Charlotte Parkinson, chair of the JLD, wrote last week to SRA chief executive Paul Philip calling for an immediate review in its approach to handling junior lawyers who report mental health issues or a toxic working environment.

Her criticism follows the high-profile prosecution of recently-qualified Claire Matthews, who lied to cover her mistake of leaving sensitive documents on a train. Matthews was struck off by the Solicitors Disciplinary Tribunal but has given notice she will appeal, supported by lawyers working pro bono.

Parkinson said the JLD was ‘remarkably concerned’ that the SRA had continued its prosecution given what Matthews had reported about her mental health at the time of the misconduct. If her condition was brought up only during the hearing, Parkinson said, the SRA should have adjourned the hearing immediately to consider the risk.

‘Given the circumstances of Ms Matthews’ case, we do not believe that the SRA’s decision to prosecute was reasonable,’ added Parkinson.

The Matthews case had echoes of previous cases involving Emily Scott and Sovani James where young lawyers were banned despite reporting toxic work environments and working under extreme pressure.

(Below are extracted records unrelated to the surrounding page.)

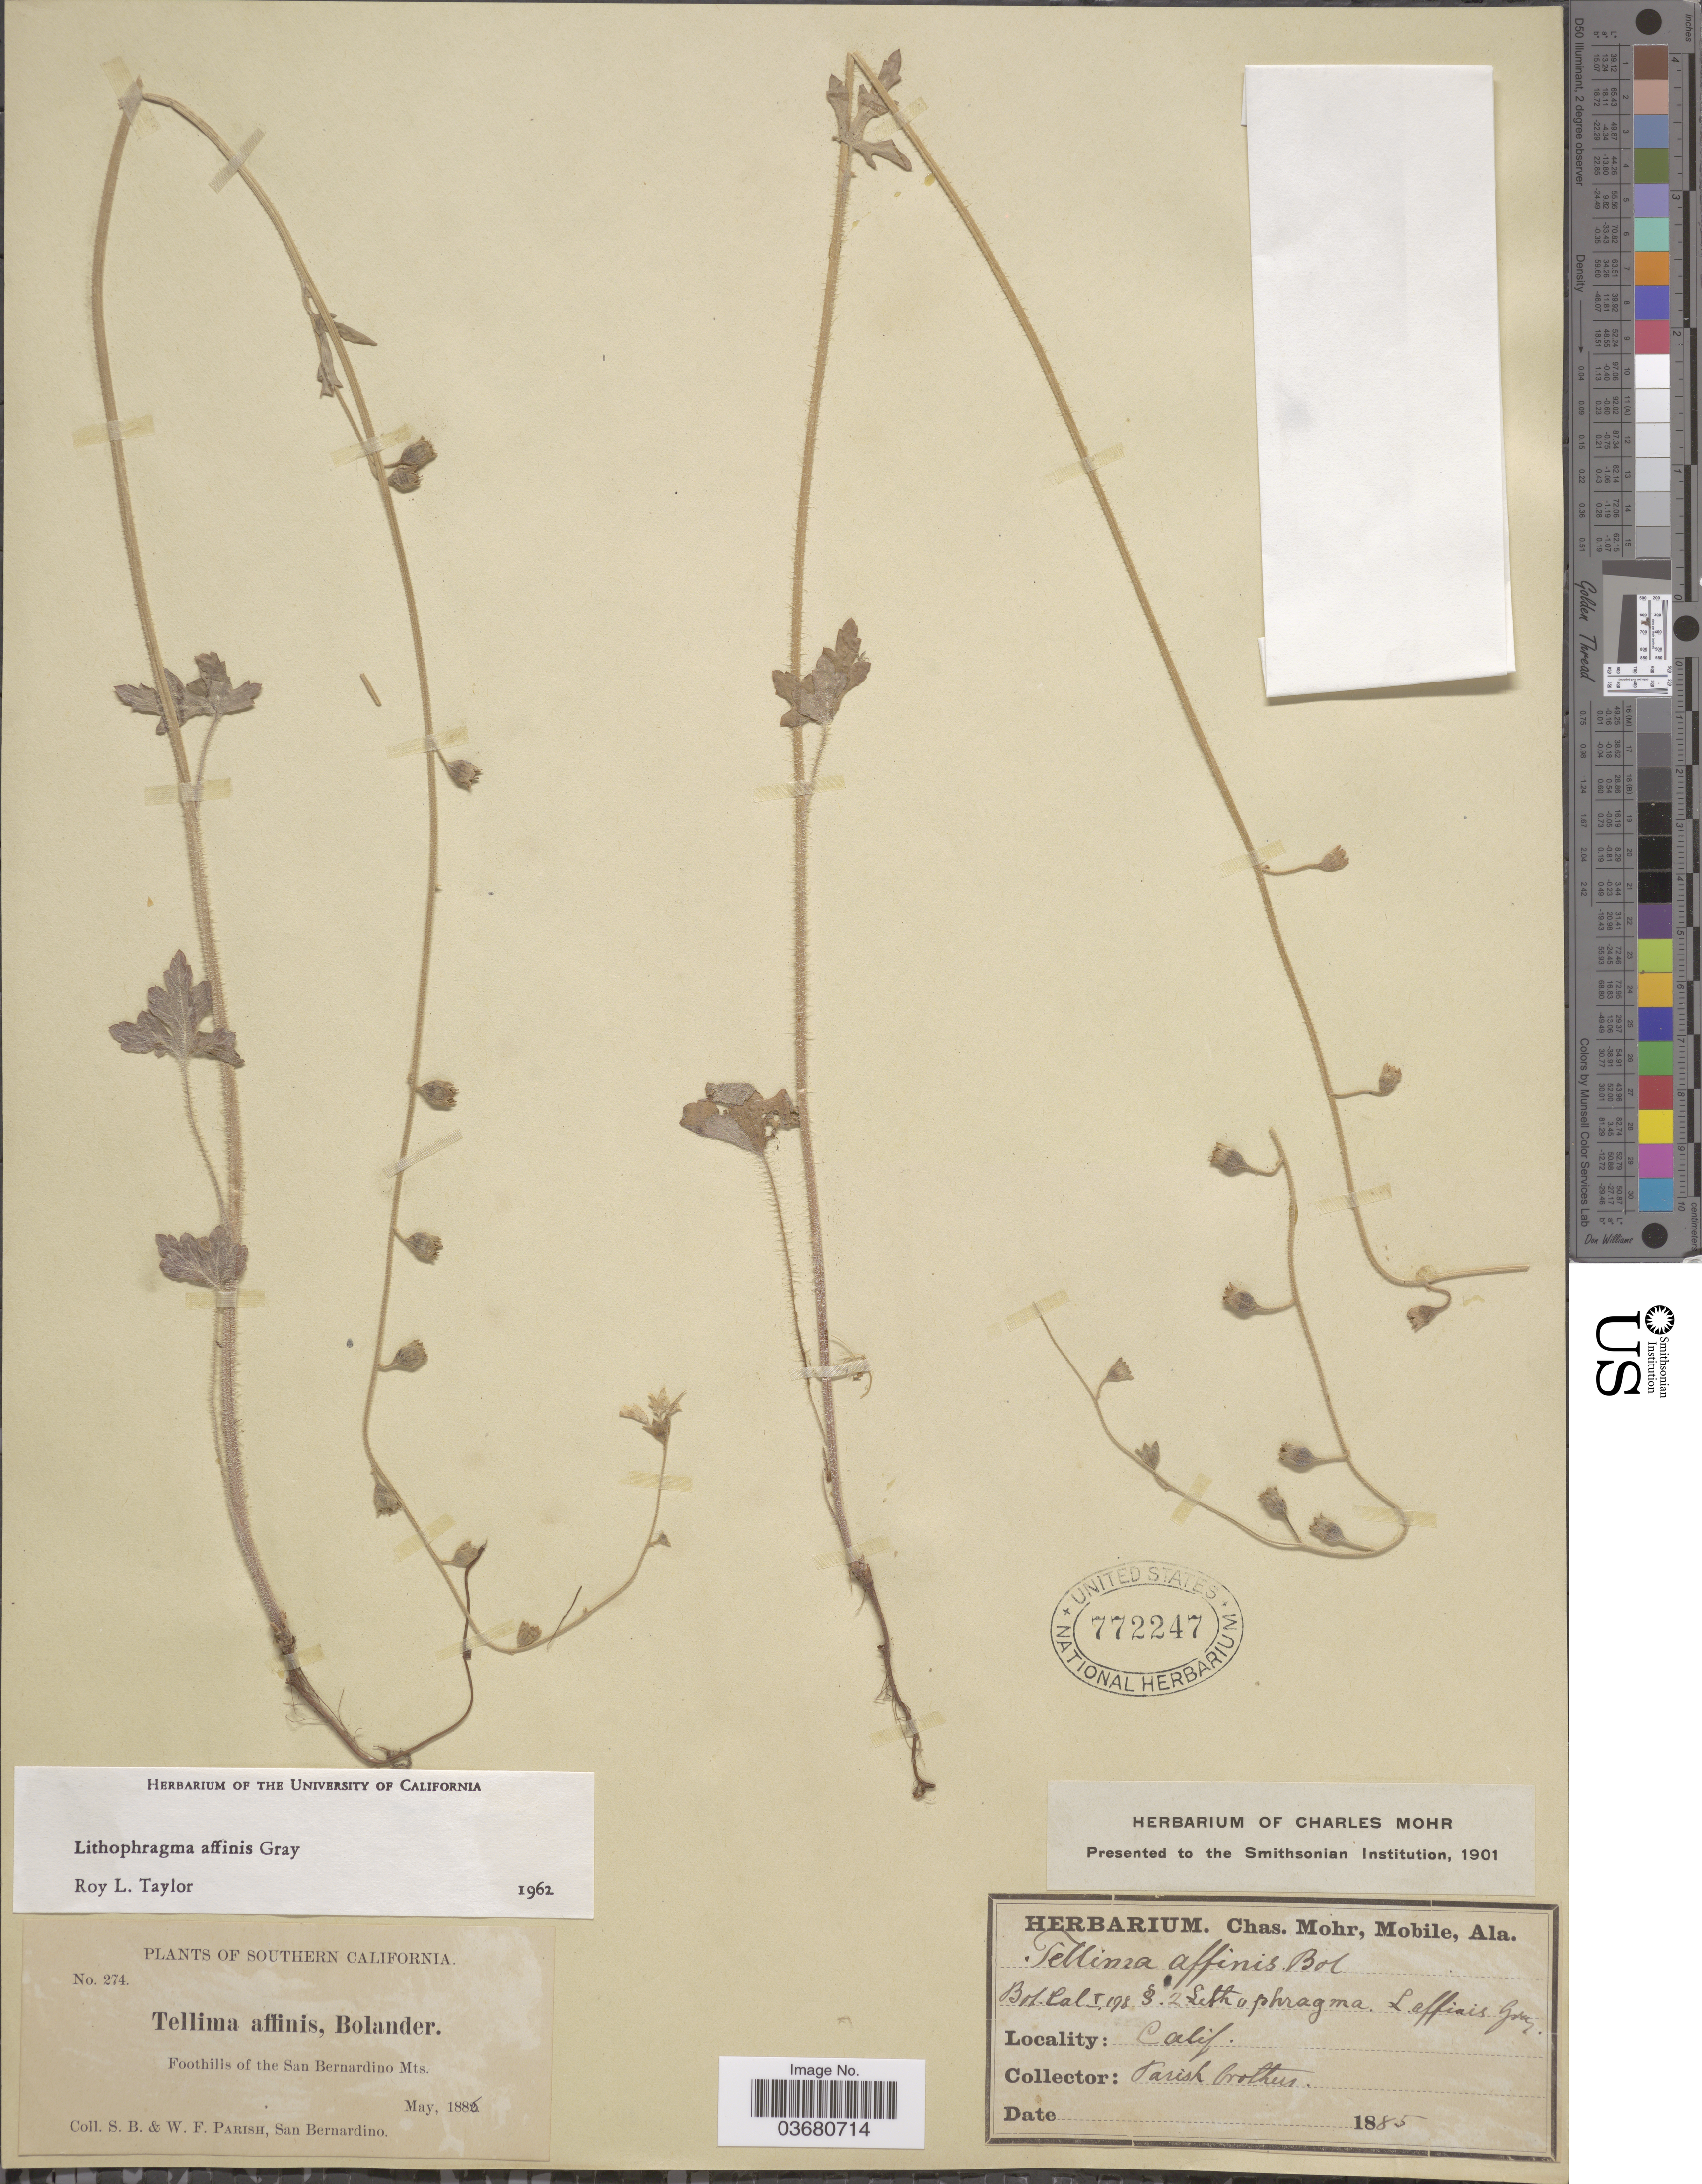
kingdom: Plantae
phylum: Tracheophyta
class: Magnoliopsida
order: Saxifragales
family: Saxifragaceae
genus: Lithophragma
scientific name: Lithophragma affine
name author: A. Gray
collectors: S. B. Parish & W. F. Parish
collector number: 274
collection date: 1880-05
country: United States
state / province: California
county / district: San Bernardino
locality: Southern California. Foothills of the San Bernardino Mts.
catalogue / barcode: US 772247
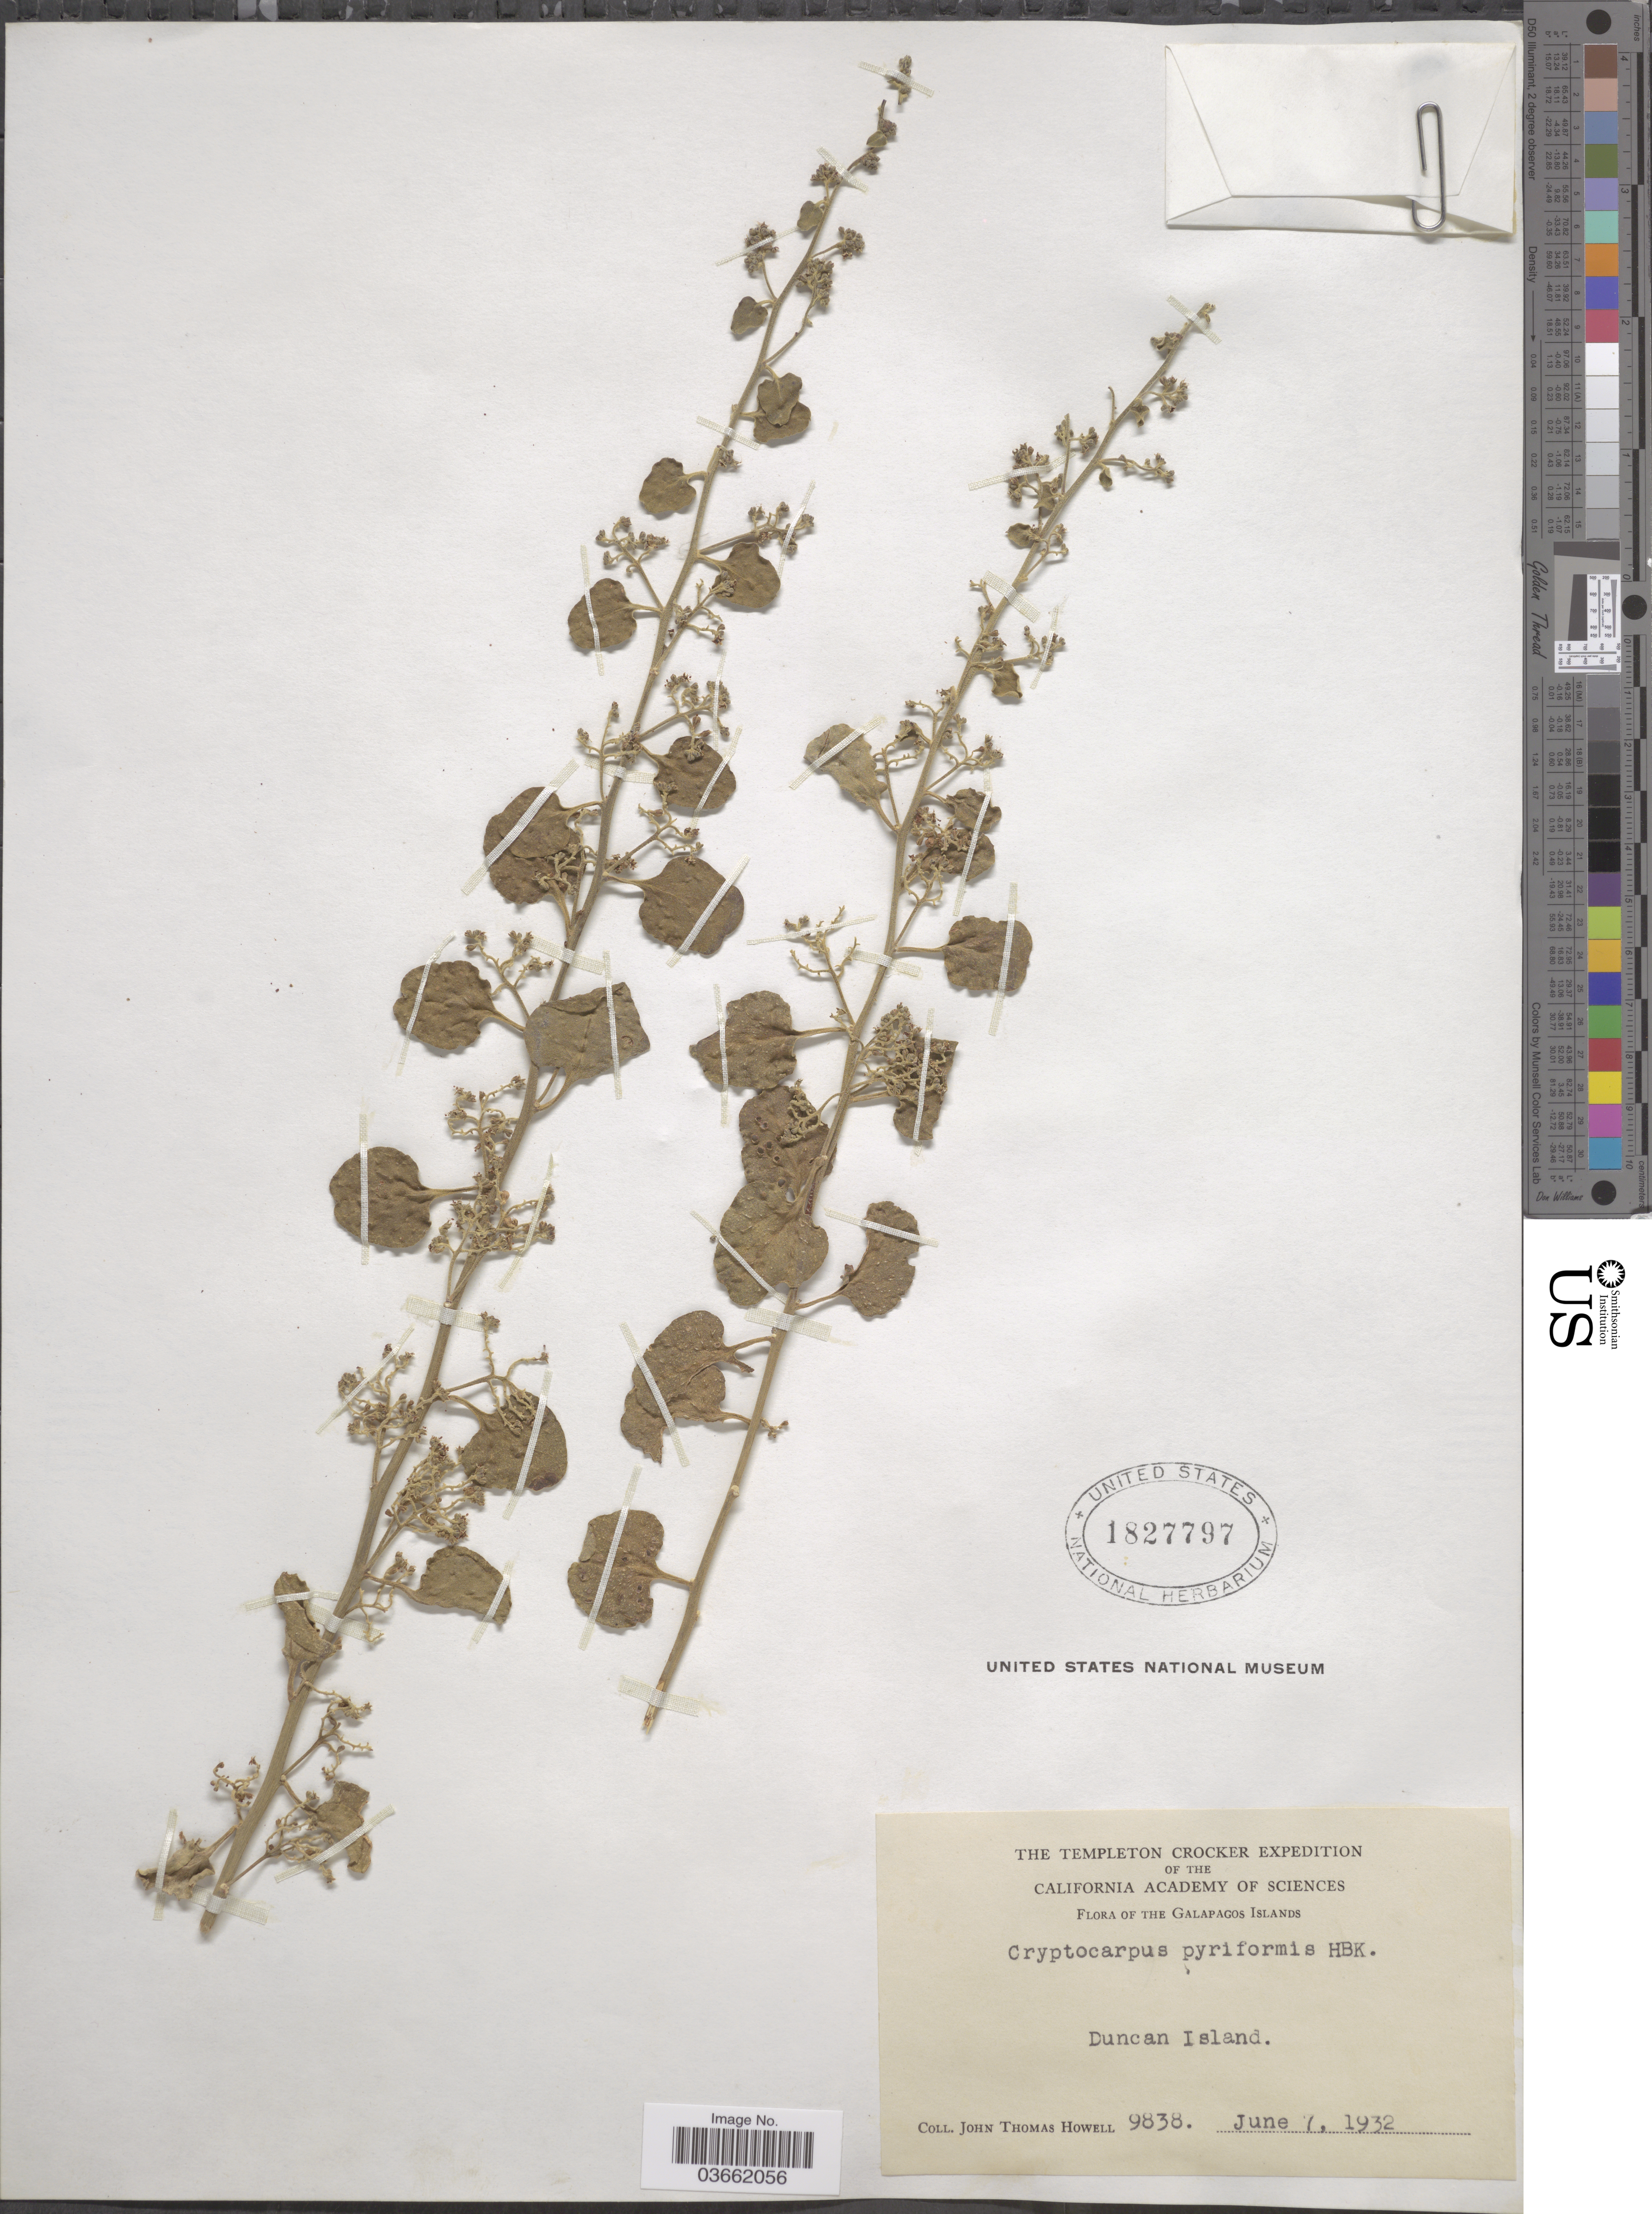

Parkinson said: ‘Regrettably, taken in the round, the Sovani James, Emily Scott and Claire Louise Matthews prosecutions have shaken our faith in the SRA’s judgement to the point where we do not have confidence in its approach to regulatory matters.’

The JLD is calling for the SRA to examine its own approach and regain the trust of solicitors, particularly addressing the issue of junior lawyers being unwilling to report a toxic culture in their firm for fear of being prosecuted themselves.

Parkinson added that the SRA’s recent approach runs the risk of mistakes being concealed for fear of disproportionate sanctions – in turn increasing the risk that mistakes are not rectified and defeating the purpose of regulation.

The JLD has also written separately to the SDT to outline concerns about the sanction imposed against Matthews, in particular questioning an apparent disparity between the penalties applied to barristers and solicitors.